July 10 (Bloomberg) -- Airbus Group NV is preparing to announce more fuel-efficient engines for its A330 jet at the Farnborough Air Show next week as it seeks to extend the popular wide-body’s lifespan, people with knowledge of the plans said.
The planemaker wants to introduce the revamped Neo model at the world’s largest aviation expo, said the people, who asked not to be identified because details are private. Airbus has lined up enough early buyers to proceed, including AirAsia Bhd and several lessors, two of the people said, though a final go-ahead requires board approval.

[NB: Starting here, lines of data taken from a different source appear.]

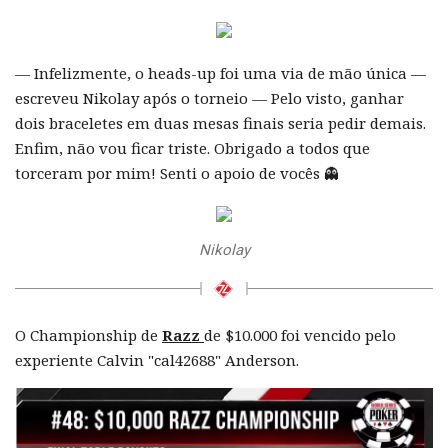
— Infelizmente, o heads-up foi uma via de mão única —
escreveu Nikolay após o torneio — Pelo visto, ganhar
dois braceletes em duas mesas finais seria pedir demais.
Enfim, não vou ficar triste. Obrigado a todos que
torceram por mim! Senti o apoio de vocês 👻
Nikolay
O Championship de
Razz
de $10.000 foi vencido pelo
experiente Calvin "cal42688" Anderson.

Building an upgraded variant of the twin-aisle A330 would echo Airbus’s approach in re-engining the narrow-body A320 into the A320neo, which has become the fastest-selling jetliner in history. While the A330 lacks the cutting-edge technology of Boeing Co.’s carbon-fiber 787 Dreamliner, the Airbus jet is cheaper to purchase after being in service for 20 years.
An Airbus spokesman said yesterday the Toulouse, France-based company had no comment ahead of an official decision. The Farnborough show in England begins July 14.
Airbus negotiated with Rolls-Royce Holdings Plc and General Electric Co. about powering the plane and has settled on offering engines solely from Rolls-Royce, two of the people said. A spokesman for the London-based company declined to comment.
The current A330 has a choice of engines from Fairfield, Connecticut-based GE, Rolls-Royce and the Pratt & Whitney unit of United Technologies Corp., though Rolls-Royce has won 80 percent of orders in recent years.
Airbus has open production slots for the twin-engine A330 starting in 2016. The costlier of the plane’s two passenger versions lists for $245.6 million, while the most-expensive 787 retails for $288.7 million, according to the planemakers’ price lists. Buyers typically get discounts.
Rejuvenating the A330 may make the aircraft a viable alternative to Airbus’s planned A350-800, which has been selling poorly and losing orders to the larger A350-900. Airbus has encouraged customers to select bigger, more expensive versions of its latest wide-body, which will be handed over to the first commercial customer this year.
John Leahy, Airbus’s chief operating officer and lead salesman, said in June that the company could sell more than 1,000 A330Neos were the plane to go ahead.
Buyers could include carriers operating transcontinental U.S. routes and services across the Atlantic which need planes quicker than the 787 is available, as well as Sepang, Malaysia-based AirAsia, where Chief Executive Officer Tony Fernandes says an updated A330 would be a “killer” model that would make long-haul discount flights viable.